=== Section Start ===

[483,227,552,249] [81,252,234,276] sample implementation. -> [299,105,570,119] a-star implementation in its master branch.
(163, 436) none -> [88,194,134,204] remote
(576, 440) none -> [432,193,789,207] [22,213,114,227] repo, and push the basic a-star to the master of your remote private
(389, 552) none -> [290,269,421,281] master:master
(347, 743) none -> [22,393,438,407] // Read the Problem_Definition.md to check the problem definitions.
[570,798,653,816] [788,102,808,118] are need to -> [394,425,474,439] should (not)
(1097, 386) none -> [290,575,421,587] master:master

=== Section End ===
=== Section Start ===

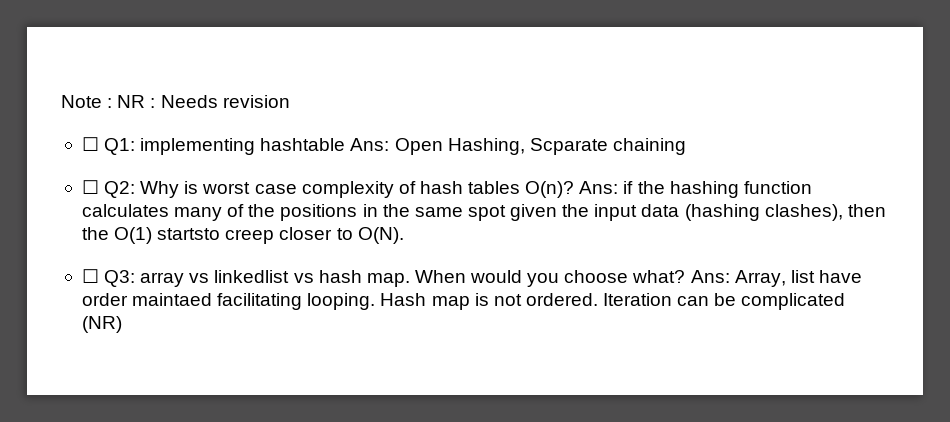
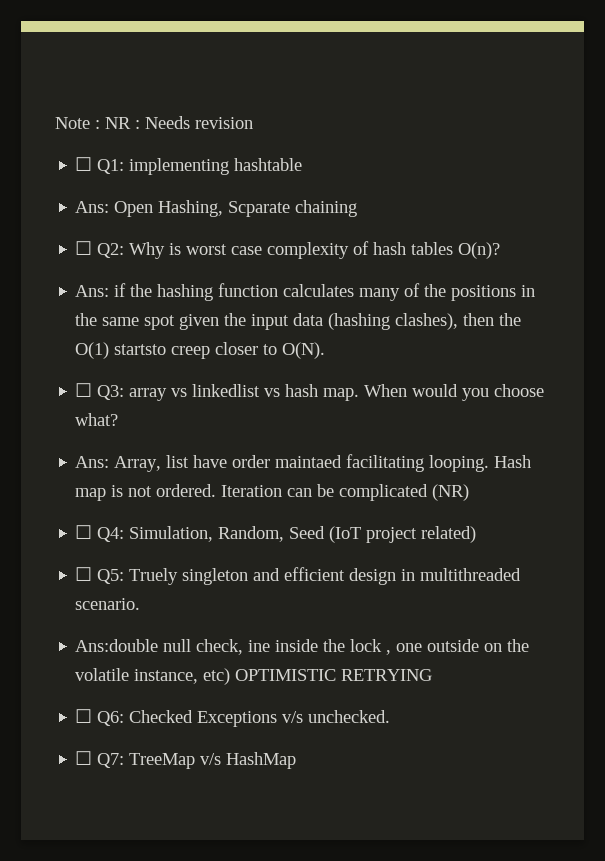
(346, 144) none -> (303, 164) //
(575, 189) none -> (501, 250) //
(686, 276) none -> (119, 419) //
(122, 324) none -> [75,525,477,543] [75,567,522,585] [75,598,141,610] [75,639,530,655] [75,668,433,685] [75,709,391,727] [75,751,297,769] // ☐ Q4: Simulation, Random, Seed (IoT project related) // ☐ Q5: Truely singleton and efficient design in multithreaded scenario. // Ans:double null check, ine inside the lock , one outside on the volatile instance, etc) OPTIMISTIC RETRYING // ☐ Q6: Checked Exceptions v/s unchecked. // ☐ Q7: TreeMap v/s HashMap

=== Section End ===

**Assigned task**
Please, from the entries above, set down exactly the lines from the one containing "(575, 189) none -> (501, 250) //" through the one containing "(122, 324) none", and only those.

**Task response**
(575, 189) none -> (501, 250) //
(686, 276) none -> (119, 419) //
(122, 324) none -> [75,525,477,543] [75,567,522,585] [75,598,141,610] [75,639,530,655] [75,668,433,685] [75,709,391,727] [75,751,297,769] // ☐ Q4: Simulation, Random, Seed (IoT project related) // ☐ Q5: Truely singleton and efficient design in multithreaded scenario. // Ans:double null check, ine inside the lock , one outside on the volatile instance, etc) OPTIMISTIC RETRYING // ☐ Q6: Checked Exceptions v/s unchecked. // ☐ Q7: TreeMap v/s HashMap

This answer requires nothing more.